Abstract
Rationale: COPD patients show a limited stroke volume response to exercise. This is thought to be due to an increased right ventricular (RV) afterload. Whether an impairment to increase RV contractility contributes to the impaired stroke volume response is unknown.
Therefore, the aim of this study is to determine whether RV contractility changes during exercise in COPD patients.

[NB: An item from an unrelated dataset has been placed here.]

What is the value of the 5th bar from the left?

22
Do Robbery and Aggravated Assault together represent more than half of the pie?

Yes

Methods: Nine patients with COPD (GOLD II-IV) underwent right heart catheterisation and subsequently cardiac MRI at rest and during submaximal exercise. With cardiac MRI RV volumes were measured. During right heart catheterisation RV pressure curves were continuously measured. As a measure of contractility, the maximum rate of rise of RV pressure (dP/dtmax) was obtained from an averaged RV pressure waveform over several respiratory cycles, see figure 1. Then, dP/dtmax was normalized for RV end-diastolic volume, i.e. dP/dtmax/EDV (1).

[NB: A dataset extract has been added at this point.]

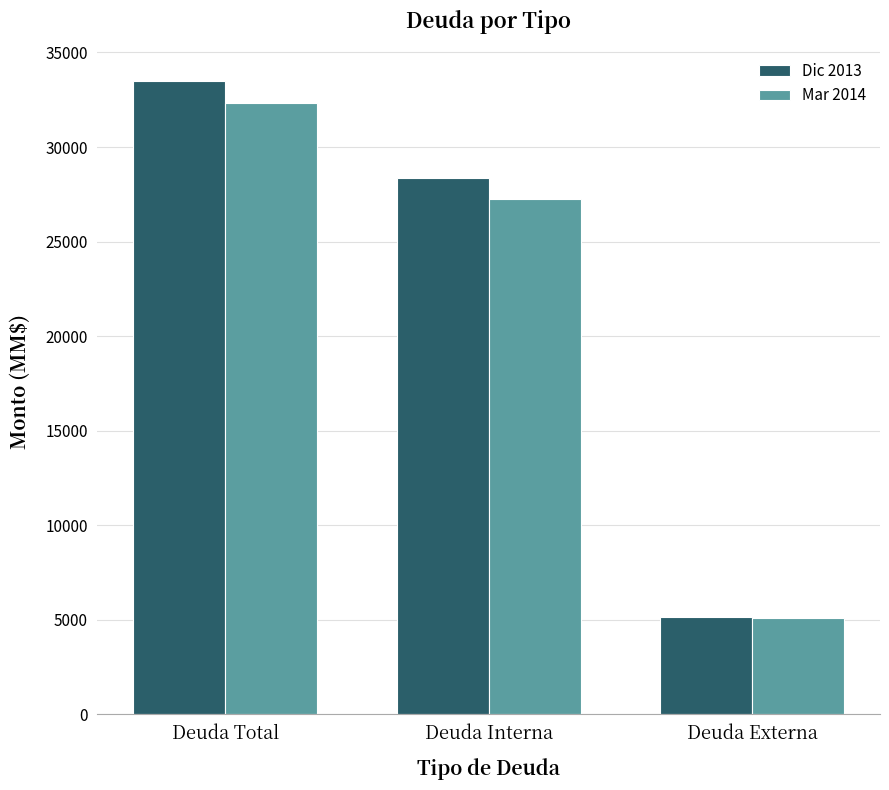

Between Deuda Total and Deuda Interna, which series saw the biggest shift?

Dic 2013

Results: In all patients dP/dtmax/EDV increased with exercise. At rest mean dP/dtmax/EDV was 3.6±1.3 mmHg/s/ml, while during exercise it was 6.9±3.7 mmHg/s/ml (p=0.001). RV end-systolic volume did not change with exercise.
Conclusions: COPD patients show an increase in RV contractility. The increase in contractility does not result in a decrease in RV end-systolic volume.
Reference:
1. Kass DA, Maughan WL, Guo ZM, et al. Circulation 1987 Dec; 76(6):1422-36.